- Talwara Jheel Talwara Jheel Talwara Jheel
- Coordinates: 29°31′06″N 74°35′27″E﻿ / ﻿29.51833°N 74.59083°E
- Country: India
- State: Rajasthan
- District: Hanumangarh district

Languages
- • Official: Hindi
- Time zone: UTC+5:30 (IST)

= Talwara Lake =

Seasonal lake in Rajasthan, India

Talwara Jheel at Tibbi (tehsil) is a small village and a seasonal lake that forms in a depression along the course of the Ghaggar-Hakra River in Hanumangarh district of Rajasthan state of India.
Talwara lake is claimed to be the only lake in the arid landscape of Hanumangarh district. The lake forms only for a few months every year during the annual flooding of the Ghaggar-Hakra river in the monsoon season. It is located between Ellenabad and Hanumangarh town, nearly 40 km downstream of the Ottu barrage and reservoir (in the Sirsa district of Haryana). This village population is nearly 15000 and a subtehsil of Hanumangarh district.

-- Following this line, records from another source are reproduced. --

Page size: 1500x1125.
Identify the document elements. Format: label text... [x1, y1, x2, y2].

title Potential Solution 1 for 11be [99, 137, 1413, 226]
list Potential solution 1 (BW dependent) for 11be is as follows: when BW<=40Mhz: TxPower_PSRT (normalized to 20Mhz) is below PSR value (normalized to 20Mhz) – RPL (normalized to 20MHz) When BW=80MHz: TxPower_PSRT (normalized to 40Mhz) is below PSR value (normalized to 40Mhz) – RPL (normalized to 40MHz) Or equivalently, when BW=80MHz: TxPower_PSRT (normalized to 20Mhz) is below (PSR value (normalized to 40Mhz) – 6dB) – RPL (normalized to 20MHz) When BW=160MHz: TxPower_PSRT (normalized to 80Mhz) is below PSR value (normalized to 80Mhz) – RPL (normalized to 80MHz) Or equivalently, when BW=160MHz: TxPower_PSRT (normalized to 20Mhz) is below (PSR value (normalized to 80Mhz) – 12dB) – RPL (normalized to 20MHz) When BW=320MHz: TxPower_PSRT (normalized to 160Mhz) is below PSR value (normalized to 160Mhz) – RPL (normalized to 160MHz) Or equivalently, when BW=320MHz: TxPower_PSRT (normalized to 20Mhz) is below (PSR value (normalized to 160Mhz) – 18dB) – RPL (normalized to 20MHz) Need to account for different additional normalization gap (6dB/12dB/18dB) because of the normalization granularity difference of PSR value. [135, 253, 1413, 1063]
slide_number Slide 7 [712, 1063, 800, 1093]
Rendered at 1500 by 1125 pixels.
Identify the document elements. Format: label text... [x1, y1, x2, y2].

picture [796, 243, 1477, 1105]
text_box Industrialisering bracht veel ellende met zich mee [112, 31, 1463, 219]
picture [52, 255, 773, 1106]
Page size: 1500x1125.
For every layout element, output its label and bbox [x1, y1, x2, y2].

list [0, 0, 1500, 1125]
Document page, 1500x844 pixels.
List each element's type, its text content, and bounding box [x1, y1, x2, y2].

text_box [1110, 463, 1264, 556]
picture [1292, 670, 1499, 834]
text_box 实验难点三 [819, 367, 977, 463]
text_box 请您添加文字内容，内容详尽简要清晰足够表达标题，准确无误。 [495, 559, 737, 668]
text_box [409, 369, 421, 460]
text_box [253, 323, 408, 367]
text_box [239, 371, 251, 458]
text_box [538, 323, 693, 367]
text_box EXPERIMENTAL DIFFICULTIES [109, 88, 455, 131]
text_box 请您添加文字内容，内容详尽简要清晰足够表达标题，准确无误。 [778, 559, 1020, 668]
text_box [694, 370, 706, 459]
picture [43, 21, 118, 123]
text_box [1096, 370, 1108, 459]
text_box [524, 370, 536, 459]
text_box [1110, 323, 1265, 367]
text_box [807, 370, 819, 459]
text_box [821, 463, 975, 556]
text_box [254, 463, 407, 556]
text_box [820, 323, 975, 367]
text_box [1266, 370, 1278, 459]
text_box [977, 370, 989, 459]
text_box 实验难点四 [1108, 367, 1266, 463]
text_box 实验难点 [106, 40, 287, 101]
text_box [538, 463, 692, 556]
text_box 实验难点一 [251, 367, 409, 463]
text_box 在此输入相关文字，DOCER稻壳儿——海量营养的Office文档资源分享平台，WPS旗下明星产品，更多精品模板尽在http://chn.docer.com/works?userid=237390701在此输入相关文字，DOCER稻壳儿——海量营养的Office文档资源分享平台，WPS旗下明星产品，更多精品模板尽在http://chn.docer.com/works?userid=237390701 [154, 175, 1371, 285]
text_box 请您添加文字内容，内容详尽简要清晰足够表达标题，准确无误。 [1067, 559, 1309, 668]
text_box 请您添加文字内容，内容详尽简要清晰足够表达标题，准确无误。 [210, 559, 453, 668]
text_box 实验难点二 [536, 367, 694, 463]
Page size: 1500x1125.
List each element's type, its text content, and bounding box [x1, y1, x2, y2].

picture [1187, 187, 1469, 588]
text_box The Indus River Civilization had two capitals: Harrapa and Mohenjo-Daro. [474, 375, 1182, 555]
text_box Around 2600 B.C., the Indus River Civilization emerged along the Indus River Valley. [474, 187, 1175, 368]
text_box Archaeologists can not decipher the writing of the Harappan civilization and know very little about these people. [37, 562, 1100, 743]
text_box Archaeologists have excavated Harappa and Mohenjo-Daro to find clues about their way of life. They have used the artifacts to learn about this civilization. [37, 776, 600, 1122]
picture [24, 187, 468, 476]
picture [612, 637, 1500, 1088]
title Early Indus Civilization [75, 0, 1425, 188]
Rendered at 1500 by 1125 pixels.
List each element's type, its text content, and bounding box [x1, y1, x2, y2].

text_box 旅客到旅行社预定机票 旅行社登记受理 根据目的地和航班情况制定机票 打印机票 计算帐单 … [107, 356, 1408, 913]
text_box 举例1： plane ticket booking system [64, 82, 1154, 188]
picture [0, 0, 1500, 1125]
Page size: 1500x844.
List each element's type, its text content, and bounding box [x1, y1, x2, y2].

==Historical significance==
This place has been established by historians as the site of the First Battle of Tarain of 1191 and the Second Battle of Tarain of 1192 between Prithviraj Chauhan and Muhammad Ghori.

In his invasion of India in 1398-99 CE, Timur encamped at the banks of this lake after overpowering Bhatner fort in modern-day Hanumangarh.